======== Passage shown ========
Annika Marie Schoene, a research scientist at our Institute, presented her virtual Expeditions in Experiential AI Seminar "Responsible AI for Suicide Prevention" on Wednesday, June 12, 2024.
Abstract
Suicide remains one of the leading causes of death for people aged under 34 worldwide. While the numbers have started to decline in some countries, they continue to rise in the USA. Pre-existing mental health conditions are often cited as the main contributing factor to suicide risk. However, recent research has found that non-clinical factors, such as a person’s social, economic, political and physical circumstances (known as social determinants of health) are also significant contributors and are a driving force behind adverse health outcomes and inequalities. At the same time, recent years have seen a rise in the development of AI tools for detecting suicidal ideation and intent for suicide prevention. These technologies are wide ranging, from language models used in chatbot applications for therapy or triaging to clinical models that are used to predict suicide risk.
In this talk, Annika gives an overview of how AI has been used in suicide research in the past. More concretely, she highlights current approaches to extracting social determinants of health for suicide using NLP. She also explains how these approaches can be used to better understand non-clinical factors that drive mental health inequalities. Finally, she discusses ethical concerns and considerations that should be taken into account when using AI for suicide prevention.
Flip through Annika's slides here:
Bio
Annika Marie Schoene is a research scientist at the Institute for Experiential AI in the Responsible AI Practice. Annika holds an Honorary Faculty Fellow position at the Institute for Health Equity and Social Justice Research and is a Visiting Scientist at Maine Health. Her current work investigates how social, economic, political and physical factors are driving forces behind health inequalities using AI. More specifically, she focuses on social determinants of mental health using NLP and their impact on onset and progression of mental health conditions, especially suicidal ideation and substance use disorders.
Before joining EAI she was a postdoctoral fellow at the University of Manchester in the National Centre for Text Mining (NaCTeM), where she worked on NLP for mental health and Named Entity Recognition for both textual social media data as well as health science. Annika holds a PhD in Computer Science from the University of Hull (UK) and as a graduate student she has worked on (i) accurate classification of sentiment / emotion in textual social media data and (ii) detecting suicide notes / suicidal ideation in textual data using her deep learning, machine learning and linguistic knowledge.
======== Information provided ========
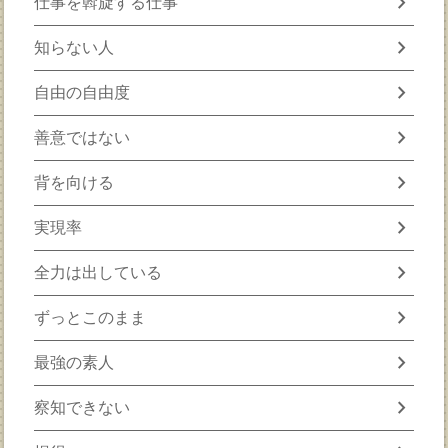
chevron_right
仕事を斡旋する仕事
chevron_right
知らない人
chevron_right
自由の自由度
chevron_right
善意ではない
chevron_right
背を向ける
chevron_right
実現率
chevron_right
全力は出している
chevron_right
ずっとこのまま
chevron_right
最強の素人
chevron_right
察知できない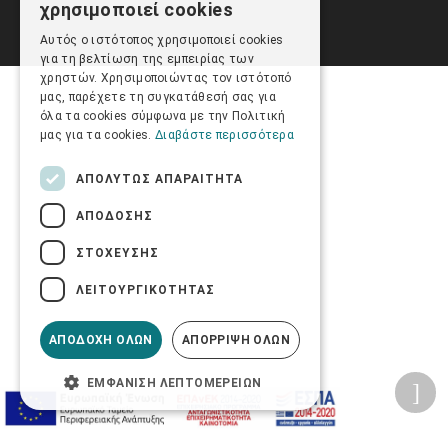
χρησιμοποιεί cookies
ENGLISH
Αυτός ο ιστότοπος χρησιμοποιεί cookies
για τη βελτίωση της εμπειρίας των
χρηστών. Χρησιμοποιώντας τον ιστότοπό
μας, παρέχετε τη συγκατάθεσή σας για
όλα τα cookies σύμφωνα με την Πολιτική
μας για τα cookies.
Διαβάστε περισσότερα
ΑΠΟΛΎΤΩΣ ΑΠΑΡΑΊΤΗΤΑ
ΑΠΌΔΟΣΗΣ
ΣΤΌΧΕΥΣΗΣ
ΛΕΙΤΟΥΡΓΙΚΌΤΗΤΑΣ
ΑΠΟΔΟΧΉ ΌΛΩΝ
ΑΠΌΡΡΙΨΗ ΌΛΩΝ
ΕΜΦΆΝΙΣΗ ΛΕΠΤΟΜΕΡΕΙΏΝ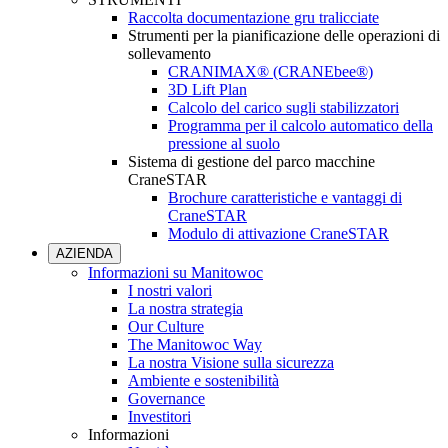
Raccolta documentazione gru tralicciate
Strumenti per la pianificazione delle operazioni di
sollevamento
CRANIMAX® (CRANEbee®)
3D Lift Plan
Calcolo del carico sugli stabilizzatori
Programma per il calcolo automatico della
pressione al suolo
Sistema di gestione del parco macchine
CraneSTAR
Brochure caratteristiche e vantaggi di
CraneSTAR
Modulo di attivazione CraneSTAR
AZIENDA
Informazioni su Manitowoc
I nostri valori
La nostra strategia
Our Culture
The Manitowoc Way
La nostra Visione sulla sicurezza
Ambiente e sostenibilità
Governance
Investitori
Informazioni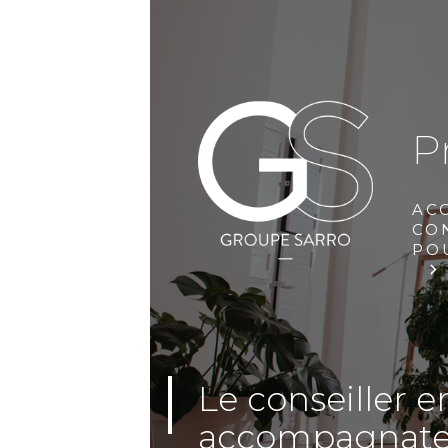
P
AC
CO
PO
Le conseiller 
accompagnateu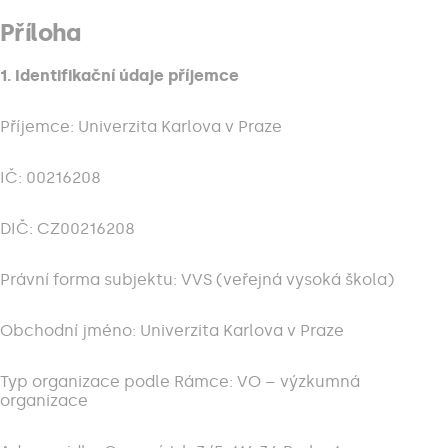
Příloha
1. Identifikační údaje příjemce
Příjemce: Univerzita Karlova v Praze
IČ: 00216208
DIČ: CZ00216208
Právní forma subjektu: VVS (veřejná vysoká škola)
Obchodní jméno: Univerzita Karlova v Praze
Typ organizace podle Rámce: VO – výzkumná
organizace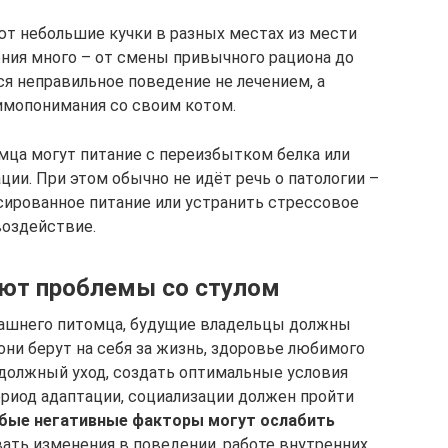
т небольшие кучки в разных местах из мести
ения много – от смены привычного рациона до
ся неправильное поведение не лечением, а
имопонимания со своим котом.
мца могут питание с переизбытком белка или
ции. При этом обычно не идёт речь о патологии –
сированное питание или устранить стрессовое
воздействие.
ют проблемы со стулом
машнего питомца, будущие владельцы должны
ни берут на себя за жизнь, здоровье любимого
 должный уход, создать оптимальные условия
ериод адаптации, социализации должен пройти
бые негативные факторы могут ослабить
вать изменения в поведении, работе внутренних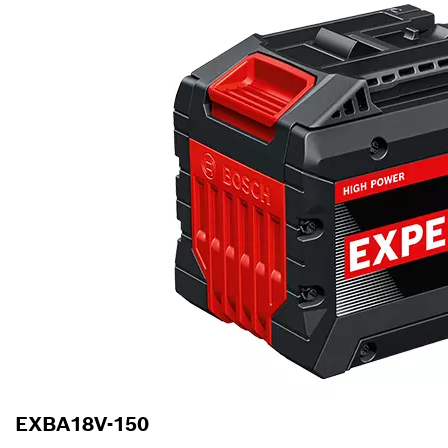
EXBA18V-150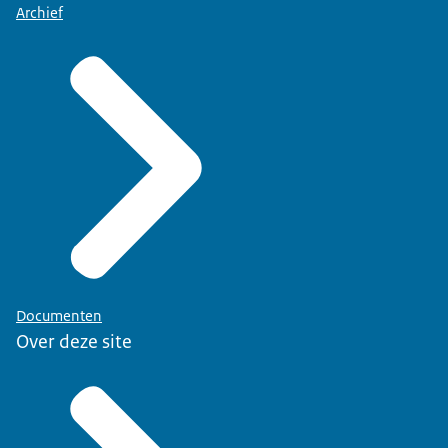
Archief
Documenten
Over deze site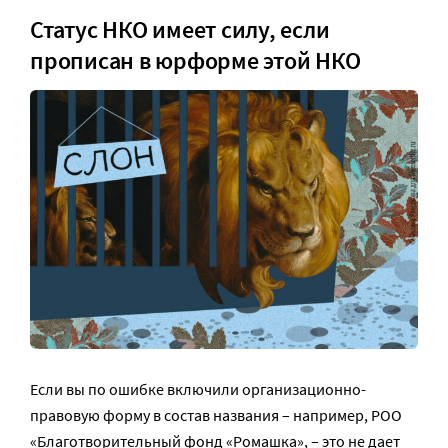
Статус НКО имеет силу, если
прописан в юрформе этой НКО
Если вы по ошибке включили организационно-
правовую форму в состав названия – например, РОО
«Благотворительный фонд «Ромашка», – это не дает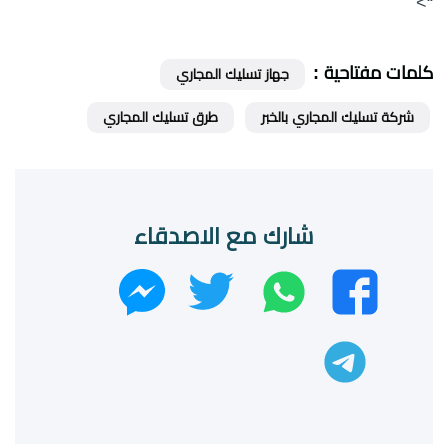
“>
كلمات مفتاحية :
جهاز تسليك المجاري
شركة تسليك المجاري بالخبر
طرق تسليك المجاري
شارك مع الاصدقاء
واتساب
تويتر
فيسبوك
ماسنجر
تليجرام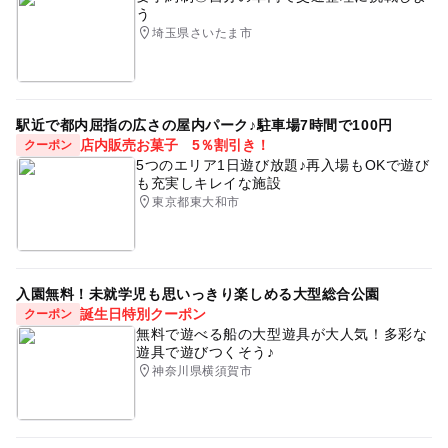
う
埼玉県さいたま市
駅近で都内屈指の広さの屋内パーク♪駐車場7時間で100円
店内販売お菓子 5％割引き！
クーポン
5つのエリア1日遊び放題♪再入場もOKで遊び
も充実しキレイな施設
東京都東大和市
入園無料！未就学児も思いっきり楽しめる大型総合公園
誕生日特別クーポン
クーポン
無料で遊べる船の大型遊具が大人気！多彩な
遊具で遊びつくそう♪
神奈川県横須賀市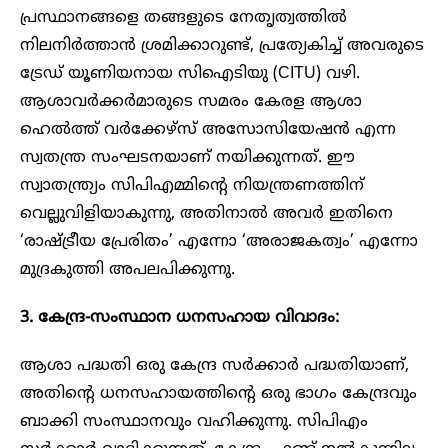
പ്രസ്ഥാനങ്ങളെ തങ്ങളുടെ നേതൃത്വത്തിൽ
നിലനിർത്താൻ ശ്രമിക്കാറുണ്ട്, പ്രത്യേകിച്ച് അവരുടെ
ട്രേഡ് യൂണിയനായ സിഐടിയു (CITU) വഴി.
ആശാവർക്കർമാരുടെ സമരം കേരള ആശാ
ഹെൽത്ത് വർക്കേഴ്സ് അസോസിയേഷൻ എന്ന
സ്വതന്ത്ര സംഘടനയാണ് നയിക്കുന്നത്. ഈ
സ്വാതന്ത്ര്യം സിപിഎമ്മിന്റെ നിയന്ത്രണത്തിന്
വെല്ലുവിളിയാകുന്നു, അതിനാൽ അവർ ഇതിനെ
‘രാഷ്ട്രീയ പ്രേരിതം’ എന്നോ ‘അരാജകത്വം’ എന്നോ
മുദ്രകുത്തി അപലപിക്കുന്നു.
3. കേന്ദ്ര-സംസ്ഥാന ധനസഹായ വിവാദം:
ആശാ പദ്ധതി ഒരു കേന്ദ്ര സർക്കാർ പദ്ധതിയാണ്,
അതിന്റെ ധനസഹായത്തിന്റെ ഒരു ഭാഗം കേന്ദ്രവും
ബാക്കി സംസ്ഥാനവും വഹിക്കുന്നു. സിപിഎം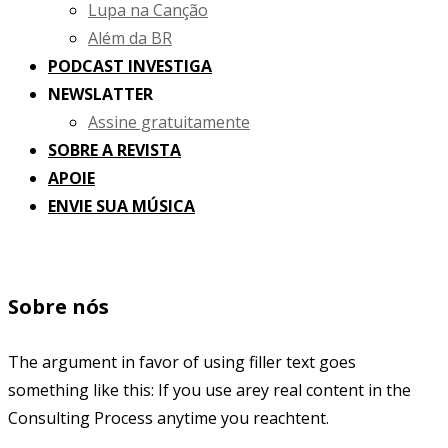
Lupa na Canção
Além da BR
PODCAST INVESTIGA
NEWSLATTER
Assine gratuitamente
SOBRE A REVISTA
APOIE
ENVIE SUA MÚSICA
Sobre nós
The argument in favor of using filler text goes
something like this: If you use arey real content in the
Consulting Process anytime you reachtent.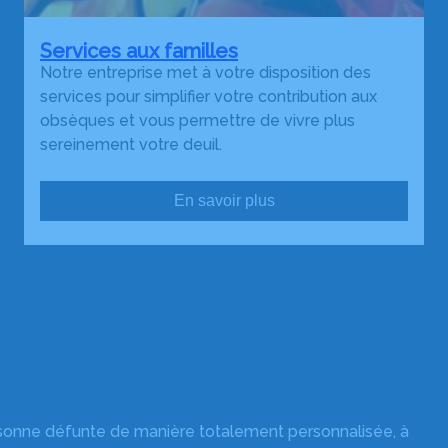
Services aux familles
Notre entreprise met à votre disposition des
services pour simplifier votre contribution aux
obsèques et vous permettre de vivre plus
sereinement votre deuil.
En savoir plus
rsonne défunte de manière totalement personnalisée, à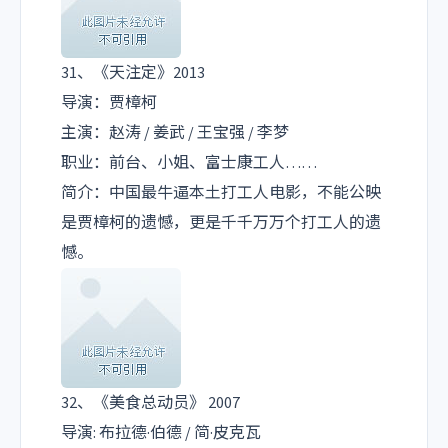
31、《天注定》2013
导演：贾樟柯
主演：赵涛 / 姜武 / 王宝强 / 李梦
职业：前台、小姐、富士康工人……
简介：中国最牛逼本土打工人电影，不能公映
是贾樟柯的遗憾，更是千千万万个打工人的遗
憾。
32、《美食总动员》 2007
导演: 布拉德·伯德 / 简·皮克瓦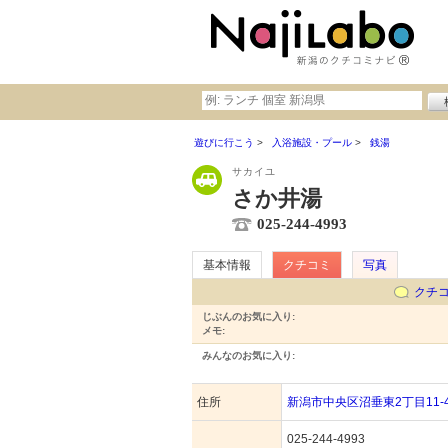
遊びに行こう
入浴施設・プール
銭湯
サカイユ
さか井湯
025-244-4993
基本情報
クチコミ
写真
クチ
じぶんのお気に入り:
メモ:
みんなのお気に入り:
住所
新潟市中央区沼垂東2丁目11-
025-244-4993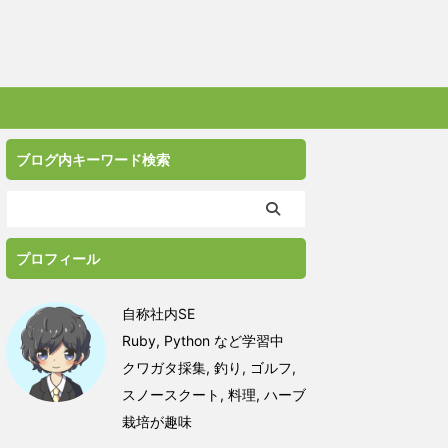
ブログ内キーワード検索
プロフィール
自称社内SE
Ruby, Python など学習中
クワガタ採集, 釣り, ゴルフ,
スノースクート, 料理, ハーブ
栽培が趣味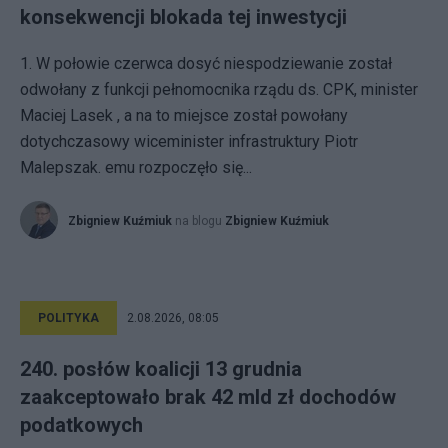
konsekwencji blokada tej inwestycji
1. W połowie czerwca dosyć niespodziewanie został
odwołany z funkcji pełnomocnika rządu ds. CPK, minister
Maciej Lasek , a na to miejsce został powołany
dotychczasowy wiceminister infrastruktury Piotr
Malepszak. emu rozpoczęło się...
Zbigniew Kuźmiuk
na blogu
Zbigniew Kuźmiuk
POLITYKA
2.08.2026, 08:05
240. posłów koalicji 13 grudnia
zaakceptowało brak 42 mld zł dochodów
podatkowych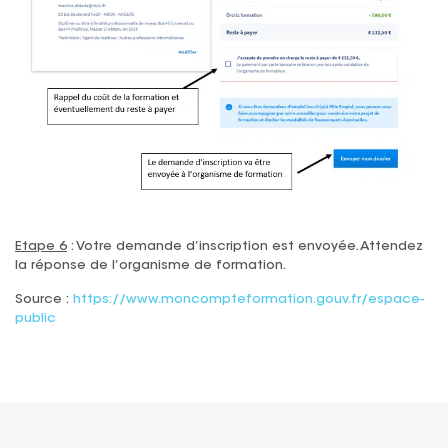
Etape 6
: Votre demande d’inscription est envoyée. Attendez
la réponse de l’organisme de formation.
Source :
https://www.moncompteformation.gouv.fr/espace-
public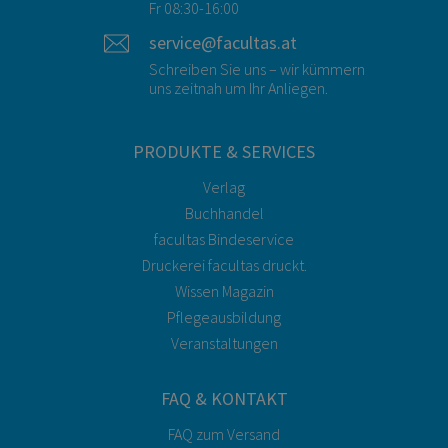
Fr 08:30-16:00
service@facultas.at
Schreiben Sie uns – wir kümmern
uns zeitnah um Ihr Anliegen.
PRODUKTE & SERVICES
Verlag
Buchhandel
facultas Bindeservice
Druckerei facultas druckt.
Wissen Magazin
Pflegeausbildung
Veranstaltungen
FAQ & KONTAKT
FAQ zum Versand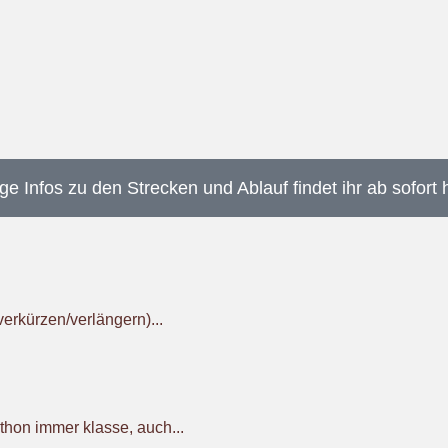
ge Infos zu den Strecken und Ablauf findet ihr ab sofort 
verkürzen/verlängern)...
on immer klasse, auch...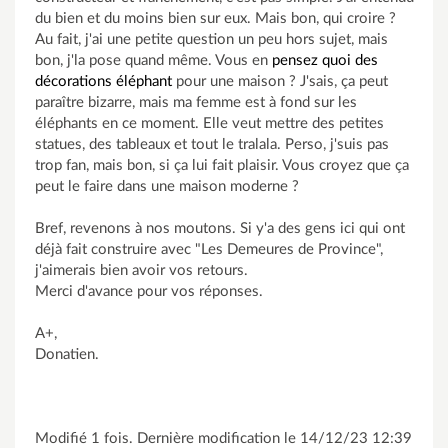
du bien et du moins bien sur eux. Mais bon, qui croire ?
Au fait, j'ai une petite question un peu hors sujet, mais
bon, j'la pose quand même. Vous en
pensez quoi des
décorations éléphant
pour une maison ? J'sais, ça peut
paraître bizarre, mais ma femme est à fond sur les
éléphants en ce moment. Elle veut mettre des petites
statues, des tableaux et tout le tralala. Perso, j'suis pas
trop fan, mais bon, si ça lui fait plaisir. Vous croyez que ça
peut le faire dans une maison moderne ?
Bref, revenons à nos moutons. Si y'a des gens ici qui ont
déjà fait construire avec "Les Demeures de Province",
j'aimerais bien avoir vos retours.
Merci d'avance pour vos réponses.
A+,
Donatien.
Modifié 1 fois. Dernière modification le 14/12/23 12:39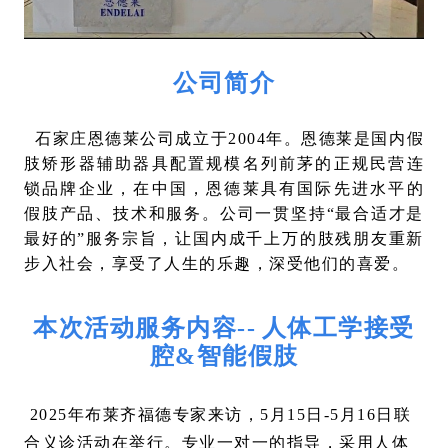
公司简介
石家庄恩德莱公司成立于2004年。恩德莱是国内假
肢矫形器辅助器具配置规模名列前茅的正规民营连
锁品牌企业，在中国，恩德莱具有国际先进水平的
假肢产品、技术和服务。公司一贯坚持“最合适才是
最好的”服务宗旨，让国内成千上万的肢残朋友重新
步入社会，享受了人生的乐趣，深受他们的喜爱。
本次活动服务内容--
人体工学接受
腔&智能假肢
2025年布莱齐福德专家来访，5月15日-5月16日联
合义诊活动在举行。专业一对一的指导，采用人体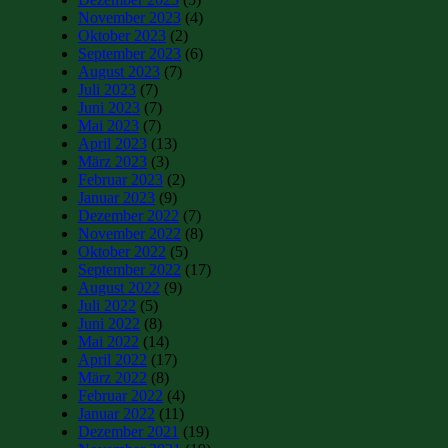
November 2023
(4)
Oktober 2023
(2)
September 2023
(6)
August 2023
(7)
Juli 2023
(7)
Juni 2023
(7)
Mai 2023
(7)
April 2023
(13)
März 2023
(3)
Februar 2023
(2)
Januar 2023
(9)
Dezember 2022
(7)
November 2022
(8)
Oktober 2022
(5)
September 2022
(17)
August 2022
(9)
Juli 2022
(5)
Juni 2022
(8)
Mai 2022
(14)
April 2022
(17)
März 2022
(8)
Februar 2022
(4)
Januar 2022
(11)
Dezember 2021
(19)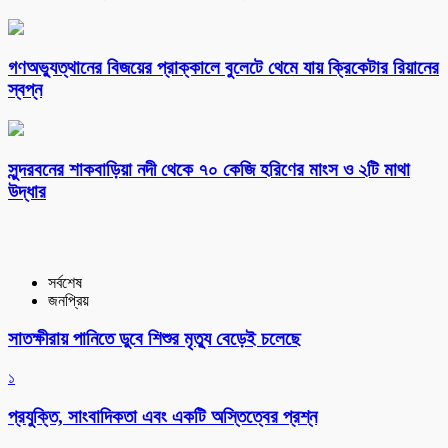
গণঅভ্যুত্থানের বিজয়ের প্রাক্কালে বুলেটে থেমে যায় ক্রিকেটার রিয়ানের
স্বপ্ন
সুন্দরবনের শাকবাড়িয়া নদী থেকে ৭০ কেজি হরিণের মাংস ও ২টি মাথা
উদ্ধার
সর্বশেষ
জনপ্রিয়
সাতক্ষীরায় পানিতে ডুবে শিশুর মৃত্যু বেড়েই চলেছে
১
প্রযুক্তি, সাংবাদিকতা এবং একটি অস্তিত্বের প্রশ্ন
========
Try it.
Rewrite the passage of the seminar announcement that begins with "Before joining EAI" and ends with "and linguistic knowledge.", replacing "accurate" with "precise".

Exercise response.
Before joining EAI she was a postdoctoral fellow at the University of Manchester in the National Centre for Text Mining (NaCTeM), where she worked on NLP for mental health and Named Entity Recognition for both textual social media data as well as health science. Annika holds a PhD in Computer Science from the University of Hull (UK) and as a graduate student she has worked on (i) precise classification of sentiment / emotion in textual social media data and (ii) detecting suicide notes / suicidal ideation in textual data using her deep learning, machine learning and linguistic knowledge.